Oberste Priorität für die AMA ist, dass „Produkte aus dem Hinterland auf die Speisekarte kommen“, wie der Geschäftsführer der AMA-Marketing Dr. Stephan Mikinovic betont. Immerhin verfügt Österreich über so Besonderheiten wie die Waldviertler Flugente und das Mangalitza-Schwein, die einer größeren Allgemeinheit noch kaum bekannt sind. Ein „gefundenes Fressen“ nicht nur für Genießer und Feinspitze, sondern auch für ambitionierte Köche. Präsident Toni Mörwald, selbst Koch, weiß aus eigener Erfahrung, wie wichtig es ist, Lebensmittel, die dem Küchenchef selber schmecken, zur Verfügung zu haben. „Die Produkte müssen frisch und authentisch sein, nur so können sich Gäste an den Geschmack und den Genuss wieder erinnern“.

Der Erinnerungseffekt ist gleich ein doppelter, denn nicht nur das Lokal, auch die Region und bei ausländischen Gästen das Urlaubsland verankern sich positiv ins Gedächtnis des Verwöhnten.
Somit punktet Österreich, neben Landschaft und Charme, auch mit dem Urlaubserlebnis „Essen & Trinken“. Für den Geschäfts
führer der Österreich-Werbung, Dr. Arthur Oberascher, sind wir mit rund 8 Millionen Einwohnern und 28 Millionen Gästen deshalb nicht nur Tourismusweltmeister, sondern auch ein Feinschmecker-Laden mit regionaler Vielfalt und Qualität. Kein Wunder also, wenn Landwirtschaftsminister Josef Pröll hocherfreut als Kulinarischer Botschafter für 2004 aktiv wird.
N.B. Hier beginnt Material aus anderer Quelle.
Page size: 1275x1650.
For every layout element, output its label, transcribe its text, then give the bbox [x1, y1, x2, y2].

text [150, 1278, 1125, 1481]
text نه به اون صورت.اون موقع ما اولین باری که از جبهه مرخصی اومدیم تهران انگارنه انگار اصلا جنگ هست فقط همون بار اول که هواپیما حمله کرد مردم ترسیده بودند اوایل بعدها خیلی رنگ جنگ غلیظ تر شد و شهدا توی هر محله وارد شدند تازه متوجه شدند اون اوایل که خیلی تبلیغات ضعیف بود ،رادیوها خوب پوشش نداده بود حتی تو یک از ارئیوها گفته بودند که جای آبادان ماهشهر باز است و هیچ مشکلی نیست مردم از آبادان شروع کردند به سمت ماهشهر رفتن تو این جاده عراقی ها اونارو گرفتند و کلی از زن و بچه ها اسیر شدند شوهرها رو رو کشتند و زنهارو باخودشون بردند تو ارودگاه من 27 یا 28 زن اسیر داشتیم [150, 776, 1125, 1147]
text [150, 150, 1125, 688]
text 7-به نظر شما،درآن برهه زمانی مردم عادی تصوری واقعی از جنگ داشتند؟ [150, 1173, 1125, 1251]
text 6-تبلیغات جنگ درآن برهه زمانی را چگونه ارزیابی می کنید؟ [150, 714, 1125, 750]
Er, der laut Eigenaussage „die Botschaft sichtbar vor sich herträgt“ und gegen die Globalisierung des Geschmacks ist, findet es absolut an der Zeit, dass neue Allianzen geschlossen werden: „Wir setzen nicht auf Masse, sondern auf regionale, typische Produkte, eben auf Schnitzel mit Stammbaum.“ Außerdem hat für ihn die regionale Versorgung einen angenehmen Nebeneffekt: Die Einsparung langer Transporte schont die Umwelt.
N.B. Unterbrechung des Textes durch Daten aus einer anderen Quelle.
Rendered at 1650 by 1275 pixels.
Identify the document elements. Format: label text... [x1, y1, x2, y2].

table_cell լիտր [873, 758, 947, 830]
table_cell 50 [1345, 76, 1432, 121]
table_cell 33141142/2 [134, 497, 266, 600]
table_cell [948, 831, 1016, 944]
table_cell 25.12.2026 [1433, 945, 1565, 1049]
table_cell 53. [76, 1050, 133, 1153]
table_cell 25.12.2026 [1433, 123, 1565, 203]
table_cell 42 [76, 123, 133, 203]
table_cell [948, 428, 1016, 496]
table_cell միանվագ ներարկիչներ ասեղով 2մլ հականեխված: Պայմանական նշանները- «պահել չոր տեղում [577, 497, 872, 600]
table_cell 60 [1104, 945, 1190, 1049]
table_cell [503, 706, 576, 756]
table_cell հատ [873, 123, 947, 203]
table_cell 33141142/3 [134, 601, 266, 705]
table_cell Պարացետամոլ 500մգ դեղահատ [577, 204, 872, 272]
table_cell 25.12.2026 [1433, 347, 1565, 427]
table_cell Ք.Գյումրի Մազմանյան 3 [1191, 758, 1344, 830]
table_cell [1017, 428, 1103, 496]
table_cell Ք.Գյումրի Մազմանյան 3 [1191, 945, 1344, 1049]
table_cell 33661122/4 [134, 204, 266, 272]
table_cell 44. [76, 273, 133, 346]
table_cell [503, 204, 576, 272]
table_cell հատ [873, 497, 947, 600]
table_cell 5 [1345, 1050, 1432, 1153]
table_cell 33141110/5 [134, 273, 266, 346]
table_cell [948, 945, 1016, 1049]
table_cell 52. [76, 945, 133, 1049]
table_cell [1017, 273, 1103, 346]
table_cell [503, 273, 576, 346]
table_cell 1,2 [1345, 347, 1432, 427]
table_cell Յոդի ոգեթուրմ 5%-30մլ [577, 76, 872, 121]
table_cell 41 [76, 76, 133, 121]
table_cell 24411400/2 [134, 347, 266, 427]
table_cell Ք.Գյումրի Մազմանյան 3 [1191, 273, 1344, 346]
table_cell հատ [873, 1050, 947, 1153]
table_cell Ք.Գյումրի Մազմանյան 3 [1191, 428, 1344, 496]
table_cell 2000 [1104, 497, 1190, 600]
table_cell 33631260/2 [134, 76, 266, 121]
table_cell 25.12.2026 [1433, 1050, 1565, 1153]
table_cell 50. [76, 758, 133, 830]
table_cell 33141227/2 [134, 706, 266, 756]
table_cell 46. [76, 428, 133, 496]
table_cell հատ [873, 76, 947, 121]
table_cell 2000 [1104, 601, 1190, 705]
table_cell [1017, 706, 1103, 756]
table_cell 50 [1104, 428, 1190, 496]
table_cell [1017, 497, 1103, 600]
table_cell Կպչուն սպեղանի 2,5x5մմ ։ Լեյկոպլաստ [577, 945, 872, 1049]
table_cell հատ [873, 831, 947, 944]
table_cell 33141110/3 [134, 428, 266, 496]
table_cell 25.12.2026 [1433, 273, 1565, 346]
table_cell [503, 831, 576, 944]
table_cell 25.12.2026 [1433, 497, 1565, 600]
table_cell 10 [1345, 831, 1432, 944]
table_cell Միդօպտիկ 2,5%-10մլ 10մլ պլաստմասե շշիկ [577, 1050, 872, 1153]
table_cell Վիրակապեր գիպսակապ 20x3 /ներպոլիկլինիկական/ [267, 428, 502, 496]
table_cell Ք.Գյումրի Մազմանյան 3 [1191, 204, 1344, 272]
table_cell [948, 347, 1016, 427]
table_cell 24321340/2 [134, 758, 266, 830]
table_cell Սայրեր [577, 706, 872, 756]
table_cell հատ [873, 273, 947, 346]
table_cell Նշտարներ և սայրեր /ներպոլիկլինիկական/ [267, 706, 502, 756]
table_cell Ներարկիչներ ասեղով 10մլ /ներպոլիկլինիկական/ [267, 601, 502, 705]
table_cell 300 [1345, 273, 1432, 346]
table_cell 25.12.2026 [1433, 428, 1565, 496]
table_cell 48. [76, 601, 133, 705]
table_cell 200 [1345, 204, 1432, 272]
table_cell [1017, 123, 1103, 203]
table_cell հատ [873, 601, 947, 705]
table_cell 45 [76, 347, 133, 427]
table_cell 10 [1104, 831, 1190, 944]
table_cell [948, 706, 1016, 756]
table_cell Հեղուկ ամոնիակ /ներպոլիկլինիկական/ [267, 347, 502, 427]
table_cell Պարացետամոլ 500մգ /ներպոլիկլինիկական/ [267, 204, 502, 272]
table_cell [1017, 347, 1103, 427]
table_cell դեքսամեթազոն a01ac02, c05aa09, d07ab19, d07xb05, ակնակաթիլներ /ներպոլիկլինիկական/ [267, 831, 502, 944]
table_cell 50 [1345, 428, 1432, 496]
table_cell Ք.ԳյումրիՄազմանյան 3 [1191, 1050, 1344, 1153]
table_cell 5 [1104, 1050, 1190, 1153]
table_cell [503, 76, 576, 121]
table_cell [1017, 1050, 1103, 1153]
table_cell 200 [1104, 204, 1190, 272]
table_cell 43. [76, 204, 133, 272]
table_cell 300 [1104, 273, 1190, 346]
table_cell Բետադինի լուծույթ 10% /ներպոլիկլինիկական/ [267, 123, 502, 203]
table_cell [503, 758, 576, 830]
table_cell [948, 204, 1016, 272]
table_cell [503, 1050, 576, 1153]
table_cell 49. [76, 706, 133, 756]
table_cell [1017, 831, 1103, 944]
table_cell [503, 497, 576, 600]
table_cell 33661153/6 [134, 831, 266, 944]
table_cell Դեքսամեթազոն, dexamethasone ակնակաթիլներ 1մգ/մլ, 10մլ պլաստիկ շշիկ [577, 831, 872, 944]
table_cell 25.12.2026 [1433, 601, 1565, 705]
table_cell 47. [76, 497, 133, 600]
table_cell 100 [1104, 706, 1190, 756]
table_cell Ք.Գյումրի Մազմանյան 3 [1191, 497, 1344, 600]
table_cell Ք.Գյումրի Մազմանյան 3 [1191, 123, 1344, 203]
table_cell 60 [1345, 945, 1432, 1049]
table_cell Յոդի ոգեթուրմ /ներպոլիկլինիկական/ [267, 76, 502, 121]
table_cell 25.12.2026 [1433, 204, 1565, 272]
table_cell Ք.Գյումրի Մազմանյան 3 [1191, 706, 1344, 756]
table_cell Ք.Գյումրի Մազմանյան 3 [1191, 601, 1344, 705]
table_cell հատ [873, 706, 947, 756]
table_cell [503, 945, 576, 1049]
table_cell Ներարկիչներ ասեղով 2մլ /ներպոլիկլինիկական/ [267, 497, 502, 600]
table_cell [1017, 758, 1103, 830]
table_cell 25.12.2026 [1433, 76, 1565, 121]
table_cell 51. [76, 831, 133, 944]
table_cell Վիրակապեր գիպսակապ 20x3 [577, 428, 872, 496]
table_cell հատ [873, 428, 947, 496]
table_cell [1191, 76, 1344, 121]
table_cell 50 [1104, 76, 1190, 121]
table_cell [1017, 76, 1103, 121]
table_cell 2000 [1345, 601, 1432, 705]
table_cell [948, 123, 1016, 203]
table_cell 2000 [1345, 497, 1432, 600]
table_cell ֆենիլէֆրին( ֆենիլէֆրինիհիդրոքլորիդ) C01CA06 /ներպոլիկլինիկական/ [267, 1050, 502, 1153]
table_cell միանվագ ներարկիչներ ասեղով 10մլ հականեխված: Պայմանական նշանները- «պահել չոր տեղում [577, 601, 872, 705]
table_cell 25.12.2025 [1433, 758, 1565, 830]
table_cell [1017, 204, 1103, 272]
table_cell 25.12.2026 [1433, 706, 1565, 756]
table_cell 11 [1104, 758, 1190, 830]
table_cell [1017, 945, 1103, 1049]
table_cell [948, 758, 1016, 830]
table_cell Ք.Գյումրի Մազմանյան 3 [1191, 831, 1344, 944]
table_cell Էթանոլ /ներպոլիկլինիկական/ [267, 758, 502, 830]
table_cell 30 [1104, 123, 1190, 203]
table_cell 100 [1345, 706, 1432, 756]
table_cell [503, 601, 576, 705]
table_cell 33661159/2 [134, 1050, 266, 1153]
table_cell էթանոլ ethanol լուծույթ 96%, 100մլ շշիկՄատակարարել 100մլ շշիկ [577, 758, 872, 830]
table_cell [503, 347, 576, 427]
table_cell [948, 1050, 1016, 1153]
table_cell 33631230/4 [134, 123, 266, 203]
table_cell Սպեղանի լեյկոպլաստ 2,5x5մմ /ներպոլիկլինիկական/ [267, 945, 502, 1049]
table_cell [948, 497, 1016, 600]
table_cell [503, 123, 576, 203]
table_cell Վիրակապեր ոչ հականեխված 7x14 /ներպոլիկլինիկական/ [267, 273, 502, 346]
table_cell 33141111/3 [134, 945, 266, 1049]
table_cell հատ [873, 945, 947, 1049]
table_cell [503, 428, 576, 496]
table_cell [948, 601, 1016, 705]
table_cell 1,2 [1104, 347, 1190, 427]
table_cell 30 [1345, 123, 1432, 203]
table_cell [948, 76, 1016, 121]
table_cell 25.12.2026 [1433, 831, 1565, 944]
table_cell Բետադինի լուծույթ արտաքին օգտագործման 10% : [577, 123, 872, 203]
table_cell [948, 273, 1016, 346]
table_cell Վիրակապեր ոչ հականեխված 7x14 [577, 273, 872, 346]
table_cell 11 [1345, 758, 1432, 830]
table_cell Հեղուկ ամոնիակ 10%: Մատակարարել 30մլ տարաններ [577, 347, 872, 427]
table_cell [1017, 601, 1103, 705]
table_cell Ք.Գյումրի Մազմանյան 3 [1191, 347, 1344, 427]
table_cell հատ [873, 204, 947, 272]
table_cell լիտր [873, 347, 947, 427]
Die Produzenten-Adressen für alle Interessierten
Die weiteren Pläne für den Führer „Kulinarisches Österreich“ verriet BÖG-Geschäftsführer Christian Bayr nach der Präsentation: „Ab 2005 wird es auch Unterteilungen in kulinarische Destinationen mit kulinarischen Profilen einer Region geben.“ Das heißt, der Leser erfährt nicht nur, mit welchem landwirtschaftlichen Produzenten der Wirt zusammenarbeitet, sondern auch, wo diese Produkte selbst eingekauft werden können.